Le pantalon de Pierre
lili-galipette
Tous les matins, avant d'aller à l'école, Pierre s'habillait comme sa maman le lui avait appris. D'abord la culotte et la chemise, puis les chaussettes et le pantalon. Enfin les bretelles et la ceinture. Parce que Pierre faisait souvent le même cauchemar : pendant la récréation, son pantalon lui tombait sur les genoux et tout le monde se moquait de lui. Alors Pierre n'osait jamais jouer avec ses amis dans la cour de l'école : il restait assis en attendant la e.
Pierre portait donc bretelles et ceinture. Mais voilà, ces deux accessoires ne s'entendaient pas du tout. Les bretelles étaient toutes fières d'être deux et d'emporter le pantalon de Pierre vers le ciel. La ceinture se trouvait plus respectable avec sa boucle argentée et ses quatre trous, le quatrième étant le préféré de Pierre.
Chaque jour, les bretelles espéraient que Pierre ne mettrait pas la ceinture et chaque jour, la ceinture priait pour que Pierre laisse les bretelles dans le tiroir. Mais Pierre faisait toujours son cauchemar. Sa maman lui disait que son pantalon avait des boutons solides et qu'il était exactement à sa taille. Rien à faire, Pierre sortait tous les jours avec bretelles et ceinture.
Pierre voyait bien que quelque chose n'allait pas avec son pantalon et ce n'était pas à cause de la peur de le voir s'effondrer sur ses genoux. Un peu plus chaque jour, il sentait son pantalon remonter vers ses épaules et serrer son ventre un peu plus fort. Une nuit, en se levant pour boire un verre d'eau, il entendit une drôle de discussion dans le tiroir de sa commode.
- « Ça ne peut plus durer, disaient les bretelles.
- C'est vous qui avez commencé, répondait la ceinture.
- Pierre ne peut pas continuer à nous porter ensemble, il faut qu'il nous choisisse.
- Impensable, je suis plus solide que vous. Son pantalon ne tombera jamais avec moi. »
Abasourdi, Pierre se recoucha et réfléchit longtemps. Le lendemain matin, il s'habilla comme d'habitude. Mais il fit quelque chose de stupéfiant : il fit un nœud avec les bretelles autour de sa taille et il attacha la ceinture en travers de ses épaules, de sa hanche droite à sa fesse gauche, avec des épingles de nourrice. Les bretelles et la ceinture étaient bien étonnées de se retrouver la tête à l'envers. Mais elles ne bronchèrent pas de la journée.
Le soir, les bretelles et la ceinture furent bien contentes de retrouver l'obscurité du tiroir. Les bretelles avaient compris que la ceinture était bien courageuse de rester enroulée autour de Pierre toute la journée.

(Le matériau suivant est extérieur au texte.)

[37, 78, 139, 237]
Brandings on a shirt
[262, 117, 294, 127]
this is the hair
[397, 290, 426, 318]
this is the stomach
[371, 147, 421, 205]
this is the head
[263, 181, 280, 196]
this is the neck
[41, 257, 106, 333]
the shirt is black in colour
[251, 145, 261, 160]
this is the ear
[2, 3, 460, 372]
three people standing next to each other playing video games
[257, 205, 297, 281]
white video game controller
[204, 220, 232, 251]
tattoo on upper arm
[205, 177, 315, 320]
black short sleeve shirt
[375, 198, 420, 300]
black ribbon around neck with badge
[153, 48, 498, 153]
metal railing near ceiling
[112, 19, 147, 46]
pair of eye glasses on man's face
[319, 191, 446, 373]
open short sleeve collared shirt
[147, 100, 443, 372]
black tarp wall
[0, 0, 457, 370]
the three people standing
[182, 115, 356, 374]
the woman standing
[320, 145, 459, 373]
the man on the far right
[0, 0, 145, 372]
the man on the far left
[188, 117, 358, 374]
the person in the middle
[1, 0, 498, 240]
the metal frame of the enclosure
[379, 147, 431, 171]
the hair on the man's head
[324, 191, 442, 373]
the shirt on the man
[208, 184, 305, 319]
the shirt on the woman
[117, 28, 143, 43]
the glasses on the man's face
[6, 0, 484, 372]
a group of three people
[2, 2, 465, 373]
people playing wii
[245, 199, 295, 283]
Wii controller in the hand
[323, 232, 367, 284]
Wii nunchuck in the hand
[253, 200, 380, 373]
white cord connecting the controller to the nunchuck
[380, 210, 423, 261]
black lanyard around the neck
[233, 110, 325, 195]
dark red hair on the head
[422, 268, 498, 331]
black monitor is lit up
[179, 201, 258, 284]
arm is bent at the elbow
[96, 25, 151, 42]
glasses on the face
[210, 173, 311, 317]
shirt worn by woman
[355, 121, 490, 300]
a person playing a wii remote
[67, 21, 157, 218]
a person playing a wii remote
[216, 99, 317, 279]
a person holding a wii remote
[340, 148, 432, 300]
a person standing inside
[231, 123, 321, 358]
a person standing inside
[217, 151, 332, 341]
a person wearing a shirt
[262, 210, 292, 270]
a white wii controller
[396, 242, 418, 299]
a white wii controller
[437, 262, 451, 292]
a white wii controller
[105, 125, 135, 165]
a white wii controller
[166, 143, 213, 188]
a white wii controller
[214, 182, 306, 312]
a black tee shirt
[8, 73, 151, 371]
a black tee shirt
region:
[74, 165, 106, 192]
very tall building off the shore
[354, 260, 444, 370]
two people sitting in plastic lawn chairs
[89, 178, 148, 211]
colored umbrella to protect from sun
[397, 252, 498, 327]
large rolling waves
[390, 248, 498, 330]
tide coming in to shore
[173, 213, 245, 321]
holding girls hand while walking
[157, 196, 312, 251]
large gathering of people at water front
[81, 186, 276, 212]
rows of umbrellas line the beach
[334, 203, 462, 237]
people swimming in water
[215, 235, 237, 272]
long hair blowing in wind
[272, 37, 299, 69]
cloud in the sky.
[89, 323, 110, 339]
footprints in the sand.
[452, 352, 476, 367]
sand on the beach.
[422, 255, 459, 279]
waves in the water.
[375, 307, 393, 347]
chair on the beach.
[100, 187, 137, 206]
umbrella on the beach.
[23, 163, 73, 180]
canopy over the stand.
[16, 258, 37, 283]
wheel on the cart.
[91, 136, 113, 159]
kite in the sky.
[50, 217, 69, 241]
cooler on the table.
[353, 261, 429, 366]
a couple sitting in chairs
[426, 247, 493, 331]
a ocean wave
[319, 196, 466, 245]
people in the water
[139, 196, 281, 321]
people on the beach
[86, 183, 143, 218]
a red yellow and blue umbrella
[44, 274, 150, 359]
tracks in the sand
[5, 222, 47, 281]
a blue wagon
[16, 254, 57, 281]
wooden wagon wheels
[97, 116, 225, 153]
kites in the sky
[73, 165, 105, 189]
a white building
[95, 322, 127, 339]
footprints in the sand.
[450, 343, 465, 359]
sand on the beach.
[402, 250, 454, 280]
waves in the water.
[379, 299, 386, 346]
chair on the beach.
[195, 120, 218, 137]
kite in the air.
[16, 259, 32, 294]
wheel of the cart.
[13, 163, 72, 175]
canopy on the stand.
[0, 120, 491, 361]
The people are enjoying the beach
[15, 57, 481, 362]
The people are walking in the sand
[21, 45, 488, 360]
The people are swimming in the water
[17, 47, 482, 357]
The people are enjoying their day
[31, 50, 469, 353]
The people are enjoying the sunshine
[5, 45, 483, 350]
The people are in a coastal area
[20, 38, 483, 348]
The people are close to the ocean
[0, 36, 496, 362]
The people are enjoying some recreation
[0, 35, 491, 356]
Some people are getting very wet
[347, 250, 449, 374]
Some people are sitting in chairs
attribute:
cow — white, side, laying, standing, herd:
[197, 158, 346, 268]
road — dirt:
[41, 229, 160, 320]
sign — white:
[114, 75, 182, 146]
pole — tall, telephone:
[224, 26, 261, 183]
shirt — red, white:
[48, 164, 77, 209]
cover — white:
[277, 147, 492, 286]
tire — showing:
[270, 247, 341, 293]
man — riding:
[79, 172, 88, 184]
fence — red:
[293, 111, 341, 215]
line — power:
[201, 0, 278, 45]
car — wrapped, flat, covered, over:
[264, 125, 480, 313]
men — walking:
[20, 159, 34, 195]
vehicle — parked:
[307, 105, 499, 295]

La ceinture se demandait comment les bretelles n'avaient pas le tournis à force de voir devant et derrière en même temps.
Et dans son lit, Pierre souriait. Pour la première fois depuis longtemps, il n'avait pas eu peur de perdre son pantalon. Il trouvait tellement drôle d'avoir inversé ses bretelles et sa ceinture qu'il en avait pleuré de rire à la récréation, à se rouler par terre et à sauter dans tous les sens. Et son pantalon n'avait pas glissé. Demain, Pierre le savait, il ne mettrait que ses bretelles. Et le jour d'après, il ne mettrait que sa ceinture. Et ainsi de suite.
Désormais, Pierre n'a plus peur de perdre son pantalon. Et la nuit, dans le tiroir de la commode, les bretelles et la ceinture se racontent à tour de rôle les journées à l'école.